According to the airline, flight attendants helped passengers get off the plane safely. They opened doors, deployed slides and helped passengers escape, according to JoongAng Daily, a South Korean newspaper.
Safety information available online from the U.S. Federal Aviation Administration (FAA) emphatically capitalizes the instruction to "LEAVE YOUR POSSESSIONS BEHIND" under its evacuation procedures. Passengers are also instructed to:
-- stay low
-- proceed to the nearest front or rear exit -- count the rows between your seat and the exits
-- follow floor lighting to exit
-- jump feet first onto evacuation slide
-- don't sit down to slide. Place arms across your chest, elbows in, legs and feet together
-- remove high-heeled shoes
-- exit the aircraft and clear the area
-- remain alert for emergency vehicles
-- never return to a burning aircraft
Some passengers have defended their decision to grab personal items before evacuating the burning aircraft, citing passports as a major concern. One of the most high profile passengers to do so was Xu Da, president of product development for Taobao, the largest e-commerce platform in China.
"Regarding some people who criticize me for taking my luggage with me and thus hindering the rescue of other passengers, I have to clarify," wrote Xu on Weibo. "First, my family (three of us) sat in the same row, our bags were in the overhead cabin on top of our seats, we didn't stand in the aisle to take our things.
"Second, our passports, money, etc., were all in (our luggage). I would be difficult if I didn't take it with me.
"Third, everyone was looking forward in the cabin at that time, it wasn't too chaotic. No one was running behind us. My son said to us, 'we could get out' (through the hole in the aircraft, not the evacuation slide). And so we did."
But Xu's explanation attracted criticism from some netizens. One, identified as "Olivia Yi" posted: "Are you an idiot? Taking your luggage when you're escaping ... Ignorant and selfish!!! You know your seemingly justifiable action may lead to the death of the others? Please read your safety manual carefully next time! Your possessions may be important to you, but even more so are the lives of others."
Xu's comments notwithstanding, the question remains why so many defied safety protocol -- and, perhaps, common sense -- by carrying their belongings off the plane.
Cabin crew well trained
A Chinese netizen named "Happy Beyond the Cloud," who identifies himself as a commercial airline pilot, posted his own summary.

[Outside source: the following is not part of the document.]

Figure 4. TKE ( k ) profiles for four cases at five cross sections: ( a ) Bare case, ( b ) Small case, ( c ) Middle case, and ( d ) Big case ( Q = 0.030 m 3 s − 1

"A crew member from American Airlines complained to me that a lot of Chinese people refuse to put on safety belts, adjust their seats or close the glare shield while the plane is landing, and they put over-weighted bags overhead.

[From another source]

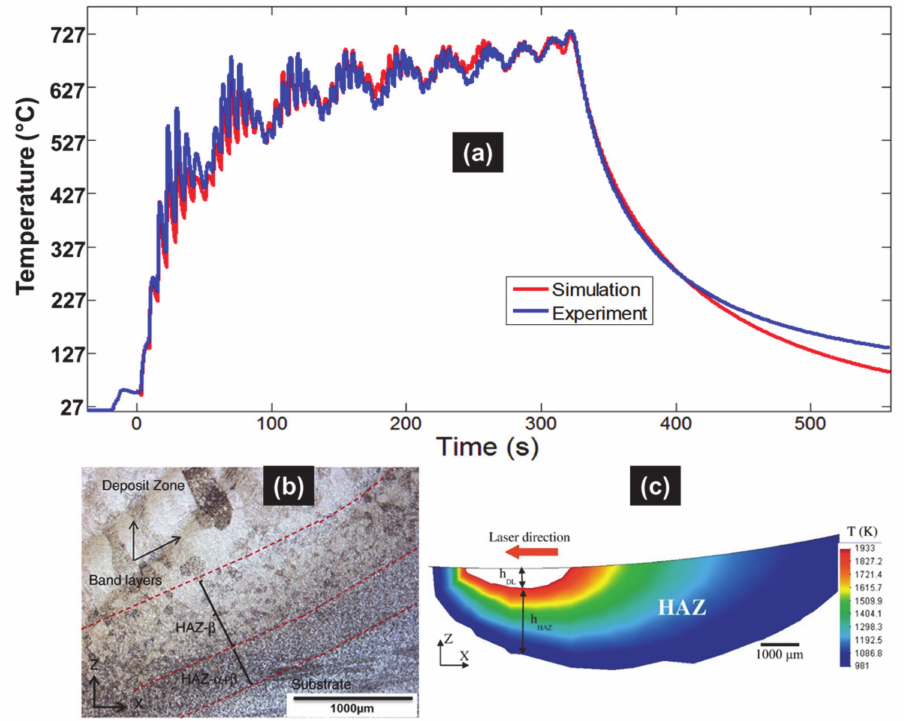
Figure 9. ( a ) Predicted and measured temperature–time curves at the thermocouple inside the substrate for 10 layers. ( b ) Estimation of deposition features (dilution zone, HAZ) at the first layer and the mid-width of the substrate beneath the thick Ti6Al4V deposit obtained by DED, with parameters measured by metallographic inspection (Reprinted with permission from ref. [5]. Copyright 2015 Elsevier); ( c ) parameters predicted using the validated thermal model (Reprinted with permission from ref. [38]. Copyright 2017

"Some planes have to broadcast in Chinese over and over again that if passengers refuse to cooperate with the crew, they will face a fine as much as $1,500. Don't these passengers know their bad behavior would kill them in emergency landing?"
The rush for belongings, even as potential disaster loomed, may raise questions about the way passengers are briefed for emergency situations.
The news from San Francisco could have been far worse, and "what if" speculation abounds.
"It's a natural reaction in the chaos of a crash, to grab your things and run, I think," said Tom Ballantyne, chief correspondent at Orient Aviation magazine.
"But clearly there can be repercussions, from high heels puncturing the slide to bags blocking exits.
"Flight crew are trained to be extremely firm with passengers, ordering them about if necessary. It's unlikely the crew were at fault. To get an operating license aircraft need to show they can be evacuated in 95 seconds. The problem here is with passengers ignoring safety instructions -- if we don't comply, you could have problems."
The U.S. National Transportation Safety Board has yet to comment on or determine the impact passenger behavior had on overall safety and the efficiency of the evacuation effort.
All quotes from Chinese netizens translated from Simplified Chinese by CNN.